• [Directions]: Output every line of the material below verbatim, in its original order and with its original line breaks.

• [Listed entries]:

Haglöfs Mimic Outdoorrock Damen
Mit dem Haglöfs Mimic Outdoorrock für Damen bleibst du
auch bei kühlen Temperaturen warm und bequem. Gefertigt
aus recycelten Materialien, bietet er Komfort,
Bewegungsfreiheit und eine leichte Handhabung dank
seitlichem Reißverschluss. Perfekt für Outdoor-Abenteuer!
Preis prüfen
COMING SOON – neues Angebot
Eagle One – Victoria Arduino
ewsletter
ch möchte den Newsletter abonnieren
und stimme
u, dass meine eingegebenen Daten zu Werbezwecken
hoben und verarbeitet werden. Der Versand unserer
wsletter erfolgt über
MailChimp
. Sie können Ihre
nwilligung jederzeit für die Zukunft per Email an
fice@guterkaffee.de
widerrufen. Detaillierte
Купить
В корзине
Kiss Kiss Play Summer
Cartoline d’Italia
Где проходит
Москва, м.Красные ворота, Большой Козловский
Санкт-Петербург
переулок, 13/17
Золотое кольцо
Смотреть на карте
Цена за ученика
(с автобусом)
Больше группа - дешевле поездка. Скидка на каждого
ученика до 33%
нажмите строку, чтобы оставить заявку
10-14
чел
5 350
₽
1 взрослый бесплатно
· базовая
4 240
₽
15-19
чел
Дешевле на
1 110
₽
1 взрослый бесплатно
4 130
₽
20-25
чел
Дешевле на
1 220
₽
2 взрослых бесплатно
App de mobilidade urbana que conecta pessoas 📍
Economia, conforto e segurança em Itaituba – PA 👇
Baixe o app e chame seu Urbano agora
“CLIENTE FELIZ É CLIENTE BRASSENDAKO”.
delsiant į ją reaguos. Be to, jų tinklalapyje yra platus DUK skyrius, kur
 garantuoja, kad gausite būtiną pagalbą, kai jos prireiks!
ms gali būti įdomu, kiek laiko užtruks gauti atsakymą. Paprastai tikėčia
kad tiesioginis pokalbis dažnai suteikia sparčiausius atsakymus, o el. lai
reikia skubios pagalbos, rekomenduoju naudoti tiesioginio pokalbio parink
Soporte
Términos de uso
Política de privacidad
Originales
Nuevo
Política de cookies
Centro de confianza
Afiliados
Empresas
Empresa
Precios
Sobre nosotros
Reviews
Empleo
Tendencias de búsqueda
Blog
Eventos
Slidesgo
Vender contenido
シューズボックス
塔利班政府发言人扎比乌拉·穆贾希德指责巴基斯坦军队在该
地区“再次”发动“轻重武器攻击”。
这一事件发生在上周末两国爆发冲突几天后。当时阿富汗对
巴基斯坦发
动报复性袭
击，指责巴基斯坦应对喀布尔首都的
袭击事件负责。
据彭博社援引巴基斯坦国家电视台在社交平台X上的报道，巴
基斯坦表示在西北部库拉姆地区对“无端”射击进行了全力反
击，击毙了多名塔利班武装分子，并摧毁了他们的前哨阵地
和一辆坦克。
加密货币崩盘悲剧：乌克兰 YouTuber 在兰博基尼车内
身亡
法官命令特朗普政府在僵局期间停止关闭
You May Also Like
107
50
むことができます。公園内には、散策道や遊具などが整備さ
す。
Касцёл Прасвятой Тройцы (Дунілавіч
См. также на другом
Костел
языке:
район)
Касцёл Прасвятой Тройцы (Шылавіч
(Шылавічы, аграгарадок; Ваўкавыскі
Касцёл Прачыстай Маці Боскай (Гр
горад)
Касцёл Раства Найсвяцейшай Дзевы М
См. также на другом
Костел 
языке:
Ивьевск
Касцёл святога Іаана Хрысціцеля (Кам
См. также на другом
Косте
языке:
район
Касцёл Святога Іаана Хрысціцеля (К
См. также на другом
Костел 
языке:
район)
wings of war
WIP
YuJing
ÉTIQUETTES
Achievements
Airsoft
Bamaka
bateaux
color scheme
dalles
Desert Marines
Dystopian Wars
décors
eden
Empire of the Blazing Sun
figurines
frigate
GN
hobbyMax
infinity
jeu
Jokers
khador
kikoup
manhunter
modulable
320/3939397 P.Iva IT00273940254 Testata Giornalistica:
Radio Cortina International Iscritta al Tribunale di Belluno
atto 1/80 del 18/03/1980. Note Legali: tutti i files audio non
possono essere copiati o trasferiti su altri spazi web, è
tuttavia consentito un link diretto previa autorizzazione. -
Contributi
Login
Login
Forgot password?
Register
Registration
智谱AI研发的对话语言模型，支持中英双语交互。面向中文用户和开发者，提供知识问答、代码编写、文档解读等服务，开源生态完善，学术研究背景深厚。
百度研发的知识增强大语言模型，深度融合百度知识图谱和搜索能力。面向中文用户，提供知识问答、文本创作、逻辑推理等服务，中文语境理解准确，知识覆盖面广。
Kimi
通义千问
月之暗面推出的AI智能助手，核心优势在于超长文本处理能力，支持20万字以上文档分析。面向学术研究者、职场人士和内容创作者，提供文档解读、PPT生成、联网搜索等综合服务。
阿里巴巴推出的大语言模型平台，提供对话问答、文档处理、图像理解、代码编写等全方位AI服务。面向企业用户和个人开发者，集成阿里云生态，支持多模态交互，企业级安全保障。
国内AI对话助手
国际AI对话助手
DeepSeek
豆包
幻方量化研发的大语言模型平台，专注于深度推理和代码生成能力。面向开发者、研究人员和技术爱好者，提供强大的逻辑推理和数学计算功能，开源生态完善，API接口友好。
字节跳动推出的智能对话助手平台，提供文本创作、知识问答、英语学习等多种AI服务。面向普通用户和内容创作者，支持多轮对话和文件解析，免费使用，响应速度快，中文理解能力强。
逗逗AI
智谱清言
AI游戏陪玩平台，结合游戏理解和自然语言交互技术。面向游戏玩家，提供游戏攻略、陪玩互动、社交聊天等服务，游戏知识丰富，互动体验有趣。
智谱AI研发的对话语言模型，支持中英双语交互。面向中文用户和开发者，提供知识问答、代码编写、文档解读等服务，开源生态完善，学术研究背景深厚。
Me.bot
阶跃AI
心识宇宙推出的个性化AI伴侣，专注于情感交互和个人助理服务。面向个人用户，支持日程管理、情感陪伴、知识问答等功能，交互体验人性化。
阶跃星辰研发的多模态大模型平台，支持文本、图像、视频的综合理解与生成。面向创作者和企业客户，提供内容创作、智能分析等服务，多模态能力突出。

• [Your response]:
Haglöfs Mimic Outdoorrock Damen
Mit dem Haglöfs Mimic Outdoorrock für Damen bleibst du
auch bei kühlen Temperaturen warm und bequem. Gefertigt
aus recycelten Materialien, bietet er Komfort,
Bewegungsfreiheit und eine leichte Handhabung dank
seitlichem Reißverschluss. Perfekt für Outdoor-Abenteuer!
Preis prüfen
COMING SOON – neues Angebot
Eagle One – Victoria Arduino
ewsletter
ch möchte den Newsletter abonnieren
und stimme
u, dass meine eingegebenen Daten zu Werbezwecken
hoben und verarbeitet werden. Der Versand unserer
wsletter erfolgt über
MailChimp
. Sie können Ihre
nwilligung jederzeit für die Zukunft per Email an
fice@guterkaffee.de
widerrufen. Detaillierte
Купить
В корзине
Kiss Kiss Play Summer
Cartoline d’Italia
Где проходит
Москва, м.Красные ворота, Большой Козловский
Санкт-Петербург
переулок, 13/17
Золотое кольцо
Смотреть на карте
Цена за ученика
(с автобусом)
Больше группа - дешевле поездка. Скидка на каждого
ученика до 33%
нажмите строку, чтобы оставить заявку
10-14
чел
5 350
₽
1 взрослый бесплатно
· базовая
4 240
₽
15-19
чел
Дешевле на
1 110
₽
1 взрослый бесплатно
4 130
₽
20-25
чел
Дешевле на
1 220
₽
2 взрослых бесплатно
App de mobilidade urbana que conecta pessoas 📍
Economia, conforto e segurança em Itaituba – PA 👇
Baixe o app e chame seu Urbano agora
“CLIENTE FELIZ É CLIENTE BRASSENDAKO”.
delsiant į ją reaguos. Be to, jų tinklalapyje yra platus DUK skyrius, kur
 garantuoja, kad gausite būtiną pagalbą, kai jos prireiks!
ms gali būti įdomu, kiek laiko užtruks gauti atsakymą. Paprastai tikėčia
kad tiesioginis pokalbis dažnai suteikia sparčiausius atsakymus, o el. lai
reikia skubios pagalbos, rekomenduoju naudoti tiesioginio pokalbio parink
Soporte
Términos de uso
Política de privacidad
Originales
Nuevo
Política de cookies
Centro de confianza
Afiliados
Empresas
Empresa
Precios
Sobre nosotros
Reviews
Empleo
Tendencias de búsqueda
Blog
Eventos
Slidesgo
Vender contenido
シューズボックス
塔利班政府发言人扎比乌拉·穆贾希德指责巴基斯坦军队在该
地区“再次”发动“轻重武器攻击”。
这一事件发生在上周末两国爆发冲突几天后。当时阿富汗对
巴基斯坦发
动报复性袭
击，指责巴基斯坦应对喀布尔首都的
袭击事件负责。
据彭博社援引巴基斯坦国家电视台在社交平台X上的报道，巴
基斯坦表示在西北部库拉姆地区对“无端”射击进行了全力反
击，击毙了多名塔利班武装分子，并摧毁了他们的前哨阵地
和一辆坦克。
加密货币崩盘悲剧：乌克兰 YouTuber 在兰博基尼车内
身亡
法官命令特朗普政府在僵局期间停止关闭
You May Also Like
107
50
むことができます。公園内には、散策道や遊具などが整備さ
す。
Касцёл Прасвятой Тройцы (Дунілавіч
См. также на другом
Костел
языке:
район)
Касцёл Прасвятой Тройцы (Шылавіч
(Шылавічы, аграгарадок; Ваўкавыскі
Касцёл Прачыстай Маці Боскай (Гр
горад)
Касцёл Раства Найсвяцейшай Дзевы М
См. также на другом
Костел 
языке:
Ивьевск
Касцёл святога Іаана Хрысціцеля (Кам
См. также на другом
Косте
языке:
район
Касцёл Святога Іаана Хрысціцеля (К
См. также на другом
Костел 
языке:
район)
wings of war
WIP
YuJing
ÉTIQUETTES
Achievements
Airsoft
Bamaka
bateaux
color scheme
dalles
Desert Marines
Dystopian Wars
décors
eden
Empire of the Blazing Sun
figurines
frigate
GN
hobbyMax
infinity
jeu
Jokers
khador
kikoup
manhunter
modulable
320/3939397 P.Iva IT00273940254 Testata Giornalistica:
Radio Cortina International Iscritta al Tribunale di Belluno
atto 1/80 del 18/03/1980. Note Legali: tutti i files audio non
possono essere copiati o trasferiti su altri spazi web, è
tuttavia consentito un link diretto previa autorizzazione. -
Contributi
Login
Login
Forgot password?
Register
Registration
智谱AI研发的对话语言模型，支持中英双语交互。面向中文用户和开发者，提供知识问答、代码编写、文档解读等服务，开源生态完善，学术研究背景深厚。
百度研发的知识增强大语言模型，深度融合百度知识图谱和搜索能力。面向中文用户，提供知识问答、文本创作、逻辑推理等服务，中文语境理解准确，知识覆盖面广。
Kimi
通义千问
月之暗面推出的AI智能助手，核心优势在于超长文本处理能力，支持20万字以上文档分析。面向学术研究者、职场人士和内容创作者，提供文档解读、PPT生成、联网搜索等综合服务。
阿里巴巴推出的大语言模型平台，提供对话问答、文档处理、图像理解、代码编写等全方位AI服务。面向企业用户和个人开发者，集成阿里云生态，支持多模态交互，企业级安全保障。
国内AI对话助手
国际AI对话助手
DeepSeek
豆包
幻方量化研发的大语言模型平台，专注于深度推理和代码生成能力。面向开发者、研究人员和技术爱好者，提供强大的逻辑推理和数学计算功能，开源生态完善，API接口友好。
字节跳动推出的智能对话助手平台，提供文本创作、知识问答、英语学习等多种AI服务。面向普通用户和内容创作者，支持多轮对话和文件解析，免费使用，响应速度快，中文理解能力强。
逗逗AI
智谱清言
AI游戏陪玩平台，结合游戏理解和自然语言交互技术。面向游戏玩家，提供游戏攻略、陪玩互动、社交聊天等服务，游戏知识丰富，互动体验有趣。
智谱AI研发的对话语言模型，支持中英双语交互。面向中文用户和开发者，提供知识问答、代码编写、文档解读等服务，开源生态完善，学术研究背景深厚。
Me.bot
阶跃AI
心识宇宙推出的个性化AI伴侣，专注于情感交互和个人助理服务。面向个人用户，支持日程管理、情感陪伴、知识问答等功能，交互体验人性化。
阶跃星辰研发的多模态大模型平台，支持文本、图像、视频的综合理解与生成。面向创作者和企业客户，提供内容创作、智能分析等服务，多模态能力突出。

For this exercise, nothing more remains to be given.